§ Supplied data
* * * * *

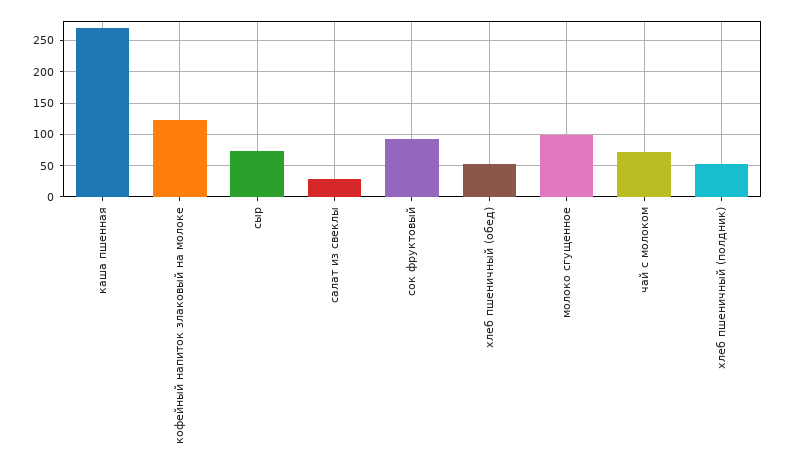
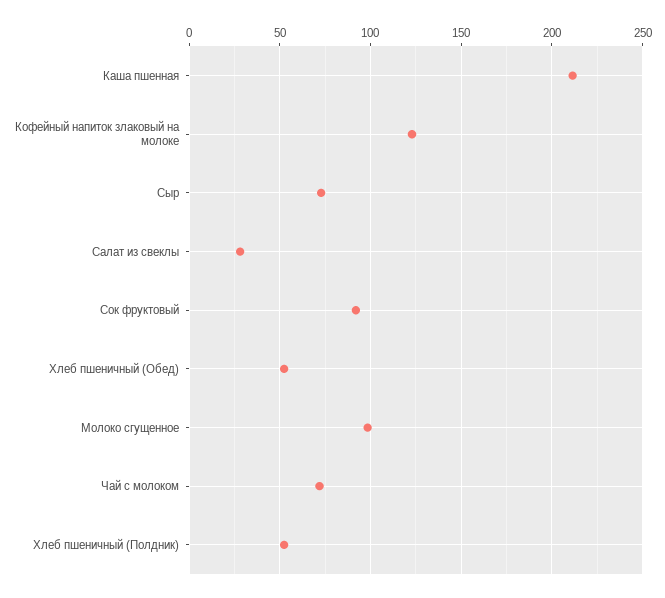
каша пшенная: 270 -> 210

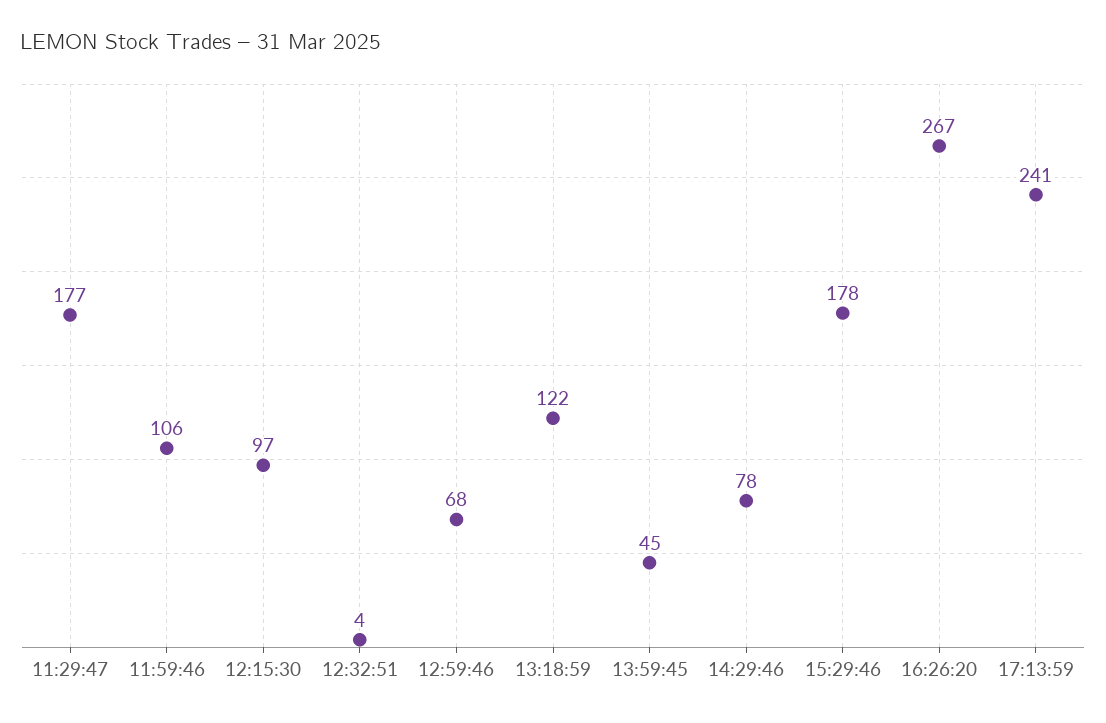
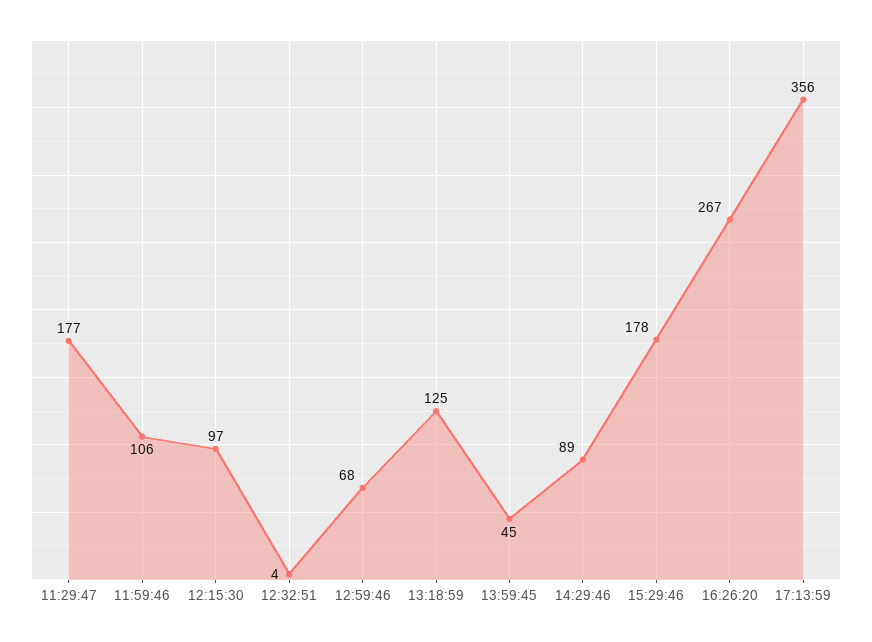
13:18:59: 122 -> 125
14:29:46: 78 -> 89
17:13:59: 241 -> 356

* * * * *

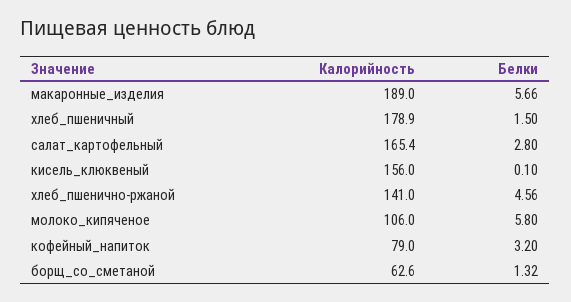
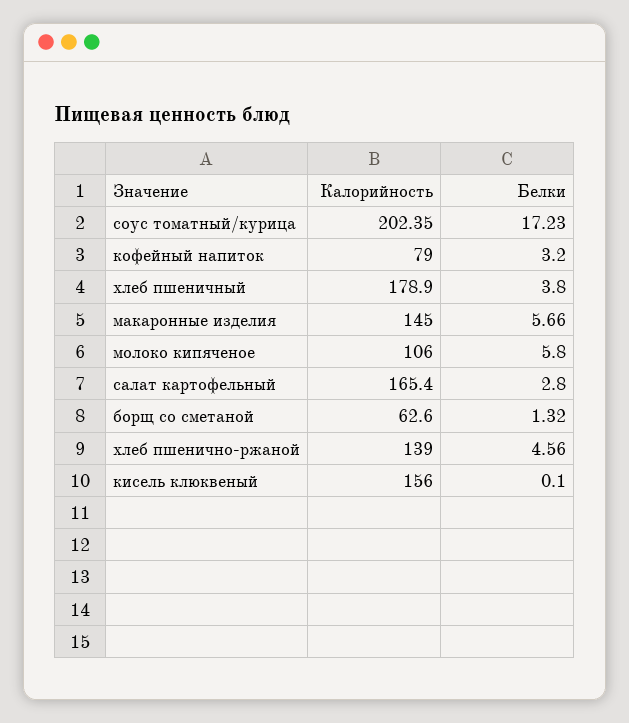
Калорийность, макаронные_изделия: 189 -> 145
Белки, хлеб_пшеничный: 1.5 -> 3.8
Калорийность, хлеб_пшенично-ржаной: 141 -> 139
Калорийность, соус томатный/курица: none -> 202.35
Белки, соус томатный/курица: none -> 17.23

* * * * *

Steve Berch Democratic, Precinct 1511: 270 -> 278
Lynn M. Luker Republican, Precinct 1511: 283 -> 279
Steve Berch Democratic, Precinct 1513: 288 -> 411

* * * * *

§ Work to complete
Return exactly, and only, the lines above starting at the line that contains "Белки, хлеб_пшеничный: 1.5 -> 3.8" and ending at the line that contains "Белки, соус томатный/курица: none -> 17.23".

§ Expected answer
Белки, хлеб_пшеничный: 1.5 -> 3.8
Калорийность, хлеб_пшенично-ржаной: 141 -> 139
Калорийность, соус томатный/курица: none -> 202.35
Белки, соус томатный/курица: none -> 17.23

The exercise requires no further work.